Problem. Copy the data from the line with "Links to Jennifer" up to and including the line with "- [Internet Safety", keeping every character the same.
[Record set]
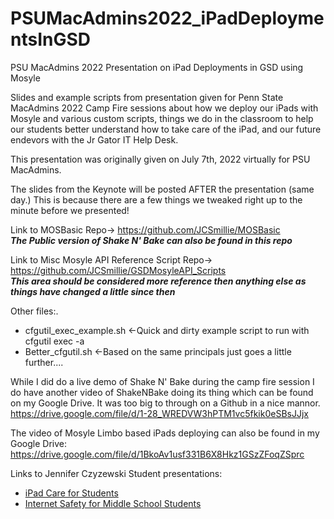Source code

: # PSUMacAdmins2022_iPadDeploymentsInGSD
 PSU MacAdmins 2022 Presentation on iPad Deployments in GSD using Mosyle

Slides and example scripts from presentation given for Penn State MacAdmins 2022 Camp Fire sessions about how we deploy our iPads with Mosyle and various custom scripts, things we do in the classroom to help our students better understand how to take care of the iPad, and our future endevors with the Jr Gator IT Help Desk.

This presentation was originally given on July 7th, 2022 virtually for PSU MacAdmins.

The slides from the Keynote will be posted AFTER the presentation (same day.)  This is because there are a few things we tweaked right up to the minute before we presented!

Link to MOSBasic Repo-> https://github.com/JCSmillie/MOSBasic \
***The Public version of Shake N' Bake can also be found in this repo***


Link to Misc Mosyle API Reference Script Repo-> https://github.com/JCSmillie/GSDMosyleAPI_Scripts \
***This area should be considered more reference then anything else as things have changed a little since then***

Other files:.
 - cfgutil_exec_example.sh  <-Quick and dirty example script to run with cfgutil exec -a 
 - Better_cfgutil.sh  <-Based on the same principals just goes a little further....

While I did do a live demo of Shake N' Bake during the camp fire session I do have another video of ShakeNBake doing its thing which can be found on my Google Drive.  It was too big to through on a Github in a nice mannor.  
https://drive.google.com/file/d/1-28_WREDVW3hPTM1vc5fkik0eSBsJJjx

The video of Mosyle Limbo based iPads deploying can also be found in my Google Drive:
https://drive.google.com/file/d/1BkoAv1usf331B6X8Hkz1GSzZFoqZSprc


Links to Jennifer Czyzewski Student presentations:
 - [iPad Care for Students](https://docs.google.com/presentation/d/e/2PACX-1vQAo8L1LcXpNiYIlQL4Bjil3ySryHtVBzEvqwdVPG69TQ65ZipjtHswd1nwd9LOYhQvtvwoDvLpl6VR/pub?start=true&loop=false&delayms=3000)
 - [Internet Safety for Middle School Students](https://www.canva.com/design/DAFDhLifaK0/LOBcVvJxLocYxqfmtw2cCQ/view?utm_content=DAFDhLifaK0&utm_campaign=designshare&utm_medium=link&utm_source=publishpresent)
[/Record set]
[Record set]
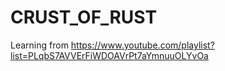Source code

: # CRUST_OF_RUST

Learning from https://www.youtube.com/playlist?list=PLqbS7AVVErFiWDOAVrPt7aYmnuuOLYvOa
[/Record set]
Answer for this exercise.
Links to Jennifer Czyzewski Student presentations:
 - [iPad Care for Students](https://docs.google.com/presentation/d/e/2PACX-1vQAo8L1LcXpNiYIlQL4Bjil3ySryHtVBzEvqwdVPG69TQ65ZipjtHswd1nwd9LOYhQvtvwoDvLpl6VR/pub?start=true&loop=false&delayms=3000)
 - [Internet Safety for Middle School Students](https://www.canva.com/design/DAFDhLifaK0/LOBcVvJxLocYxqfmtw2cCQ/view?utm_content=DAFDhLifaK0&utm_campaign=designshare&utm_medium=link&utm_source=publishpresent)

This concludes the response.